TASKS
**A)** From the robot assembly learning excerpt, transcribe the passage between "4.1 High-level learning" and "for this section.", inclusive.
**B)** Which actions does the robot assembly learning excerpt say the subtasks are segmented into? List them in order.

4 Robot learning of sequence of actions for assembly task (offline learning phase)

4.1 High-level learning

This Module is responsible to learn the sequence of actions for the demonstrated assembly task. For the sake of explanation clarity, the following notations (Table 2) are introduced for this section.

4.1.1 Task segmentation into actions

The inputs to the high-level task learning are the datasets \(\left\{ {L_m,R_m } \right\} \). As example, the z dimension (blue line) of one demo of the gripper assembly scenario is shown in Fig. 3a, b for the left and right robot arm, respectively. As first, the task segmentation algorithm splits the task into subtasks. In Fig. 3a, b, the notations “Left Subtask \(n_L\)”, “Right Subtask \(n_R \)” mean that the \(n_L \)th, \(n_R\) subtask, was performed by the left, right robot arm, respectively. After this, the algorithm segments the subtasks to the following sequence of actions: “start arm moving”, “object grasp”, “object release” and “stop arm moving” with the sub-paths, b and c that should be followed by the end-effector between those actions (Table 2). Segmentation of the subtasks into the sequence of actions is illustrated in Fig. 3a, b for the z-coordinate (dimension) of the end-effector. The segmented sub-paths abc are used as the input to the low-level learning (Sect. 4.2).

Table 2 Notations for Sect. 4

4.1.2 Object labeling

For the high-level learning of the task, that is for the learning of the sequence of task actions, the manipulated objects during the demonstration are labeled with specific IDs that denote the robot arm (left or right), which was used for the object manipulation and the role of the object in the subtask. For example, the ID “left_pick_\(n_L \)” means that the identified object was grasped (picked up) by the left robot arm during \(n_L\)th subtask. Since the proposed framework is focused on the assembly scenario, the “left_pick_\(n_L \)” object will be assembled with another object, which will then be labelled as “left_place_\(n_L \)”. In this ID “place” could mean that the object “left_pick_\(n_L \)” shall be placed onto the “left_place_\(n_L \)”. or shall be placed next to, that is aligned to, the “left_place_\(n_L \)”, depending on the demonstrated task. This labeling of the objects to be manipulated is a generic method where no matter how many objects are involved in the manipulation task the unique ID is assigned accordingly. Figure 2b shows the labeling of objects for the presented assembly scenario. One object can have more than one IDs, depending on its role in the task. For example the Base Part in Fig. 2b–d is denoted as “right/left_place_1/2” meaning that all gripper parts, those picked up by the left and right robot arms, shall be finally assembled with the base part.

DATA LINES
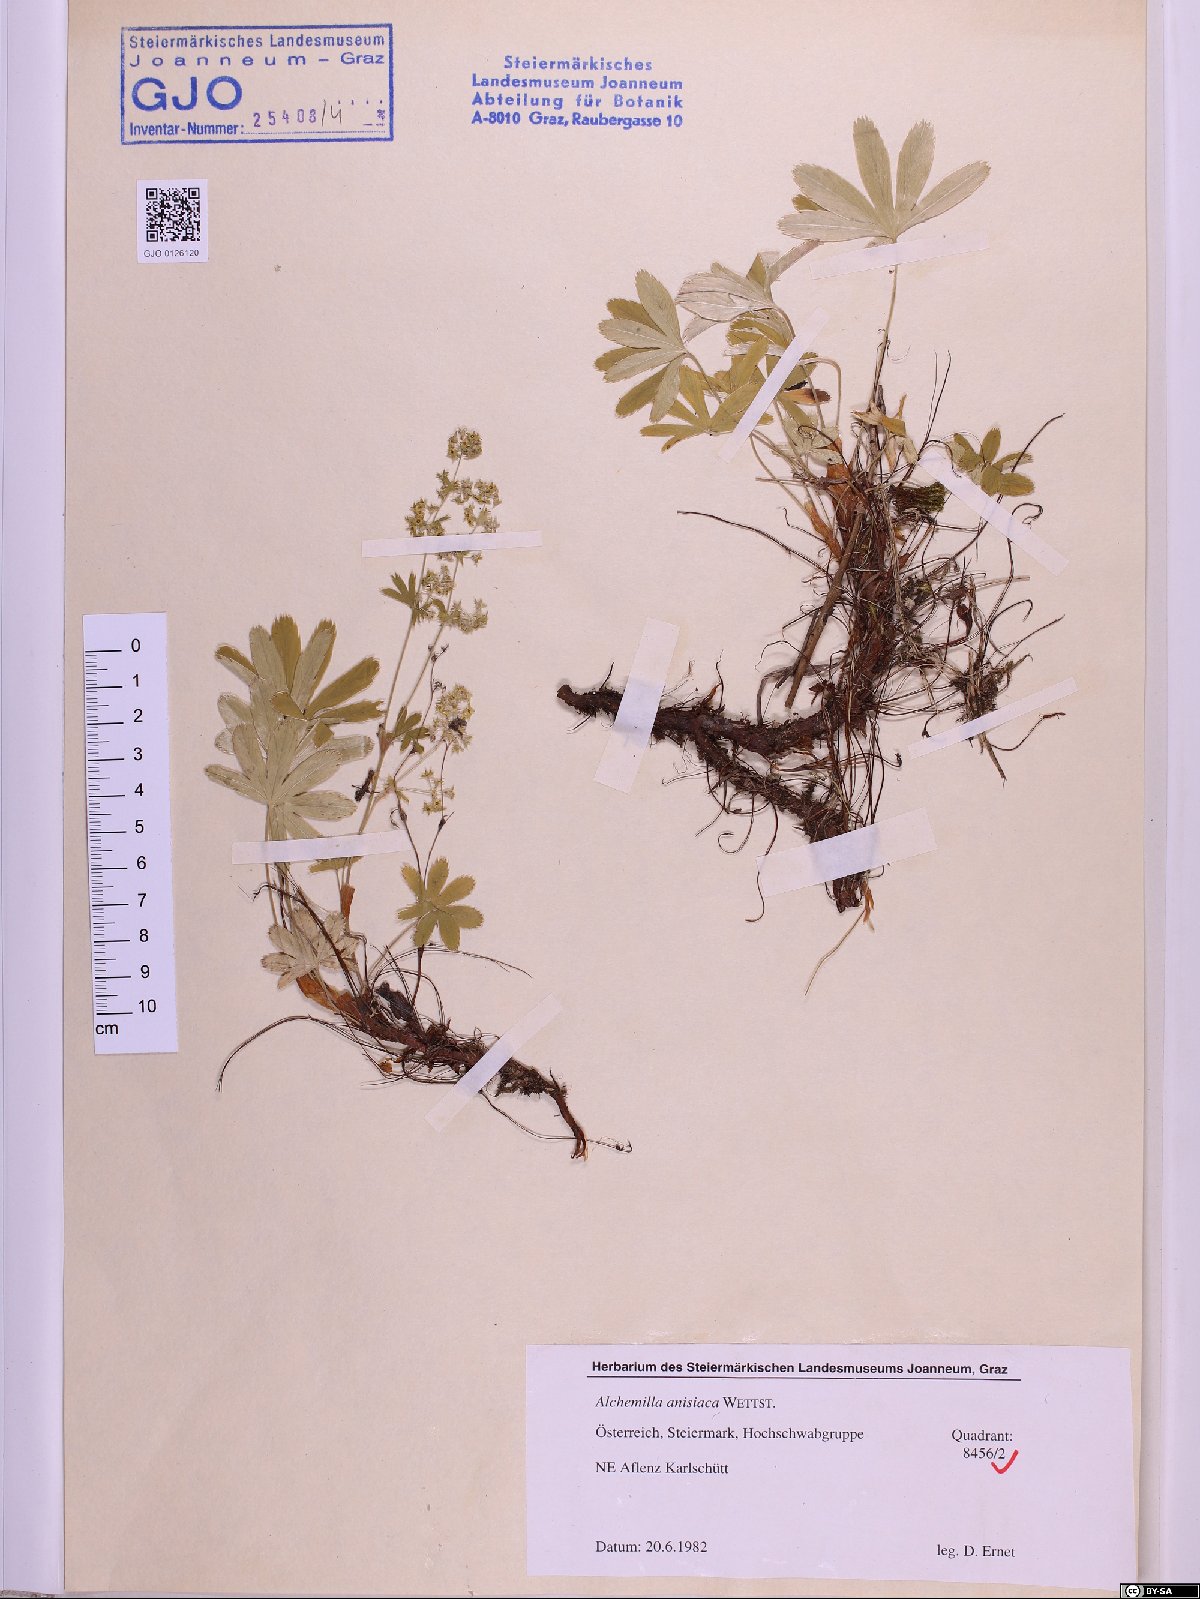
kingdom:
--
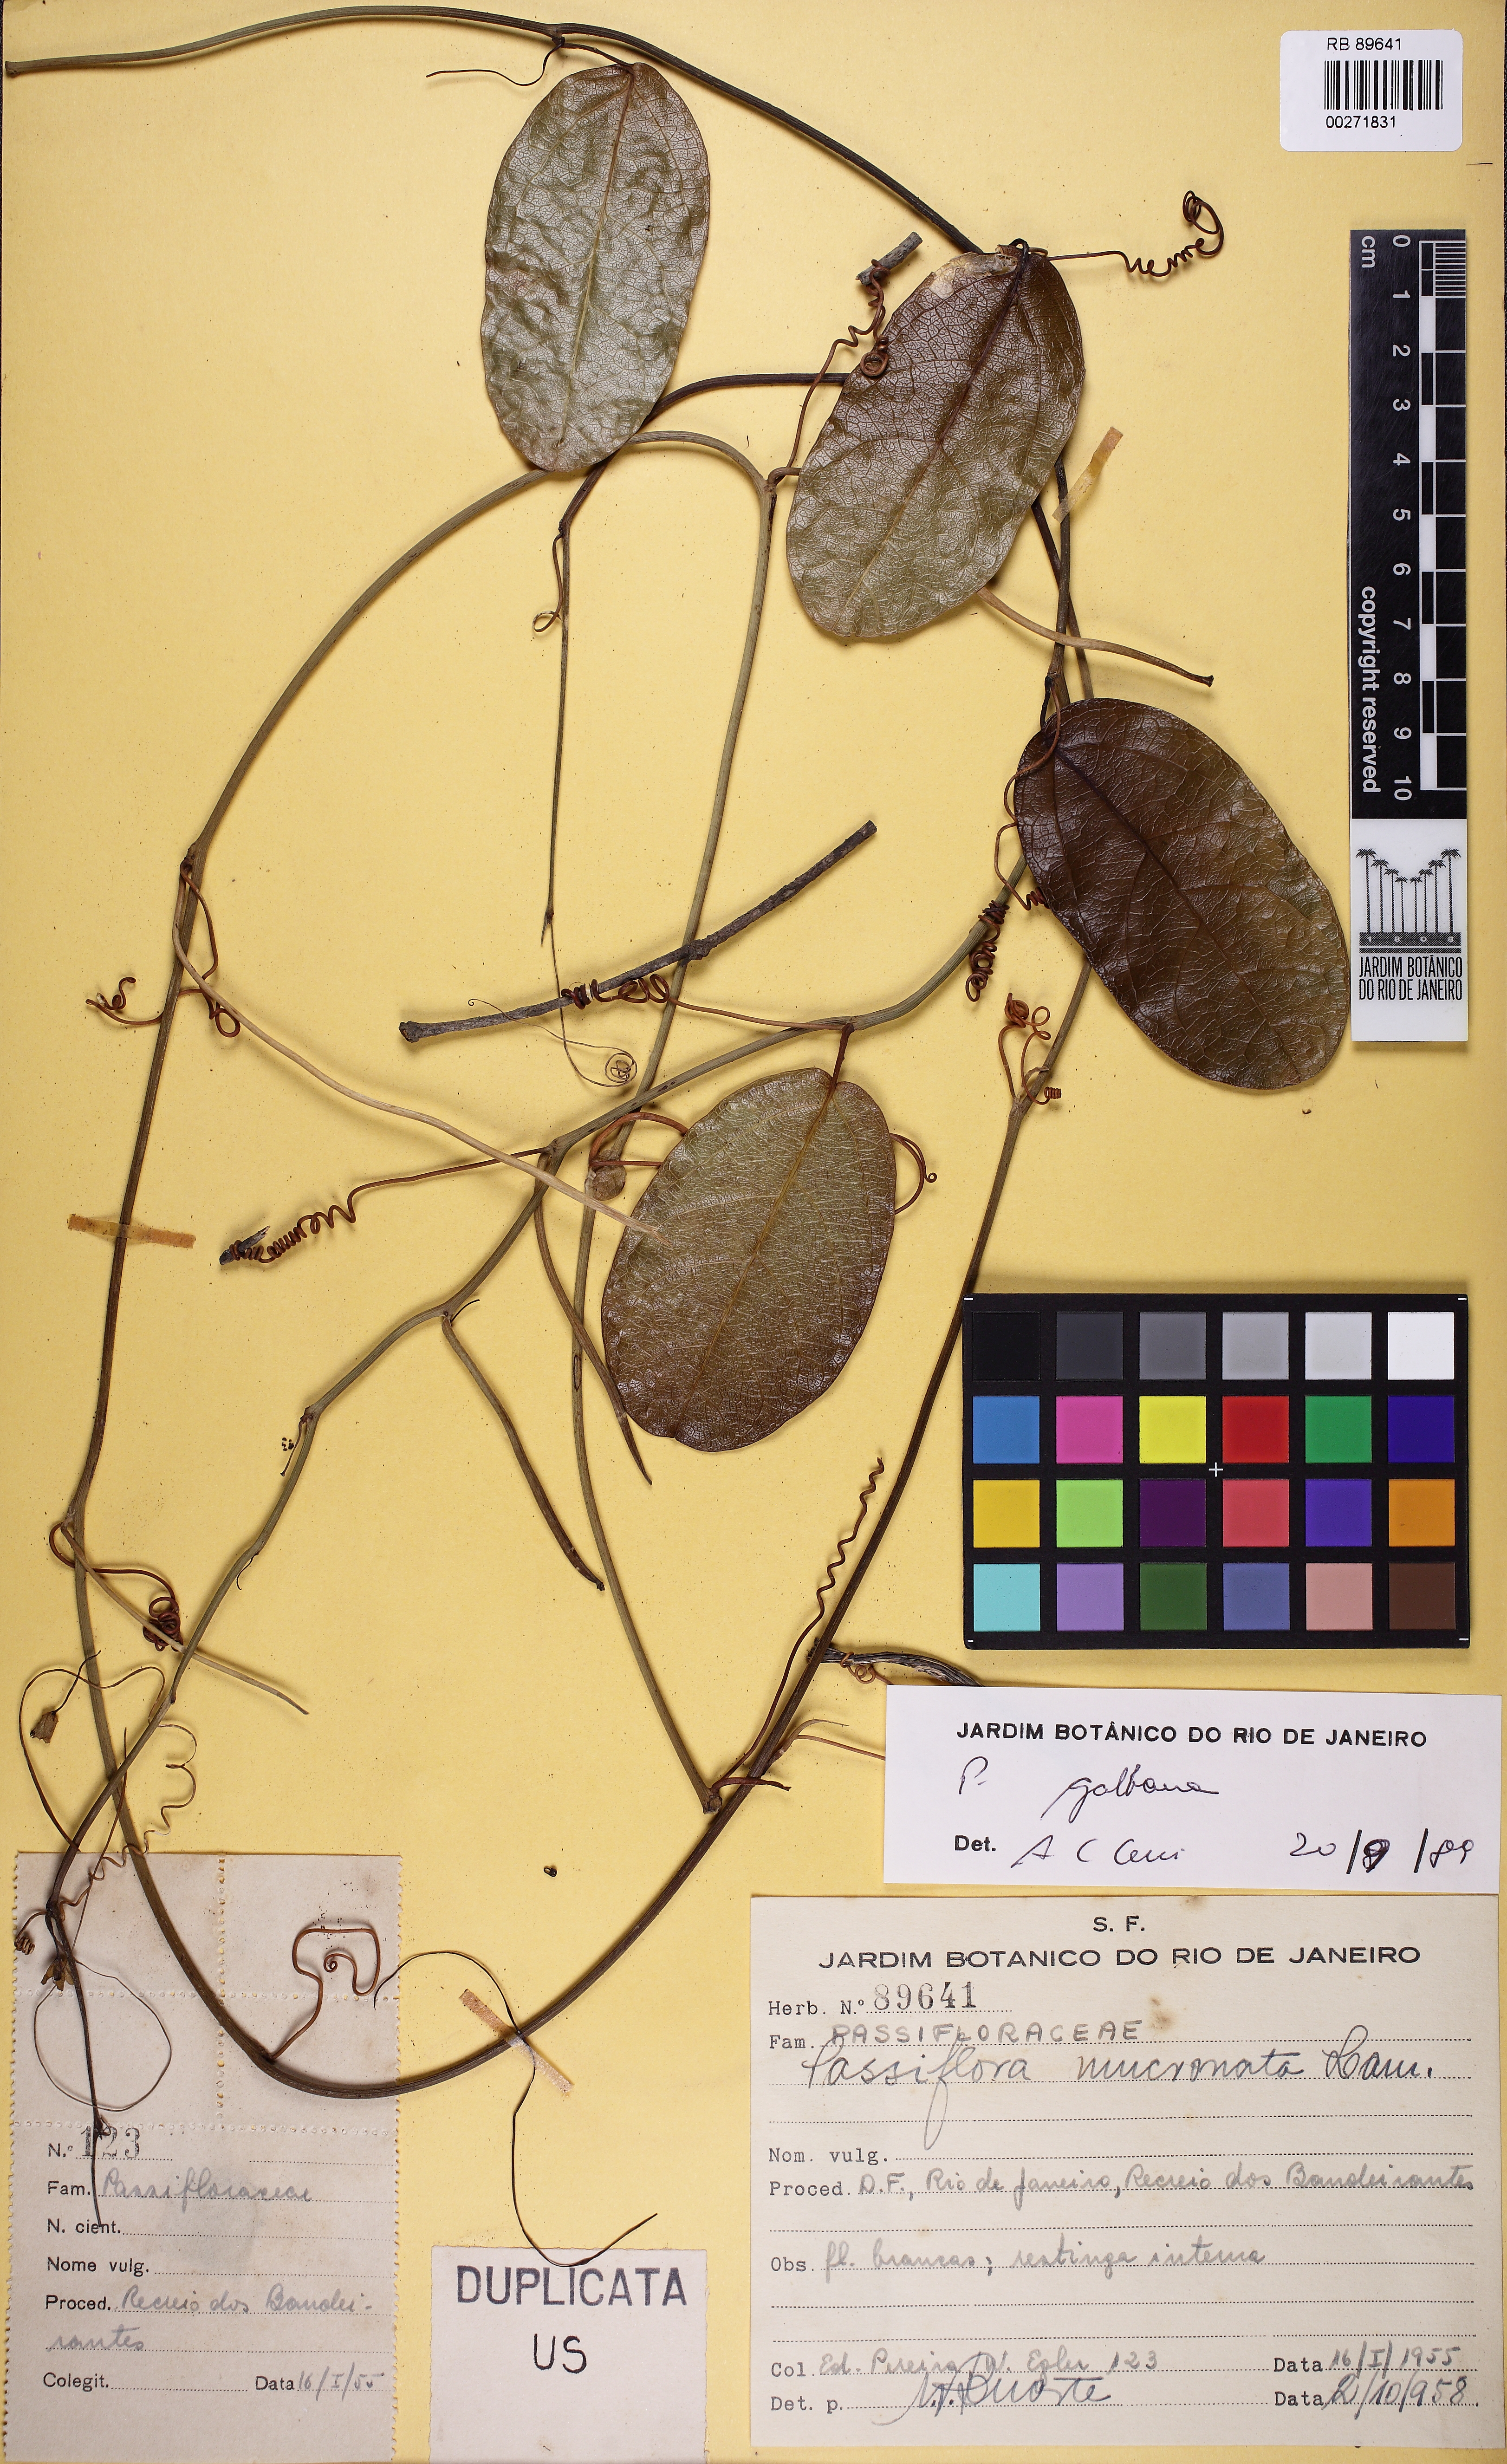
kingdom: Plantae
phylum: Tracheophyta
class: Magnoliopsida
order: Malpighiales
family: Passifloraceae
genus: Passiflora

TASK SOLUTIONS
**A)**
4.1 High-level learning

This Module is responsible to learn the sequence of actions for the demonstrated assembly task. For the sake of explanation clarity, the following notations (Table 2) are introduced for this section.

**B)**
1. "start arm moving"
2. "object grasp"
3. "object release"
4. "stop arm moving"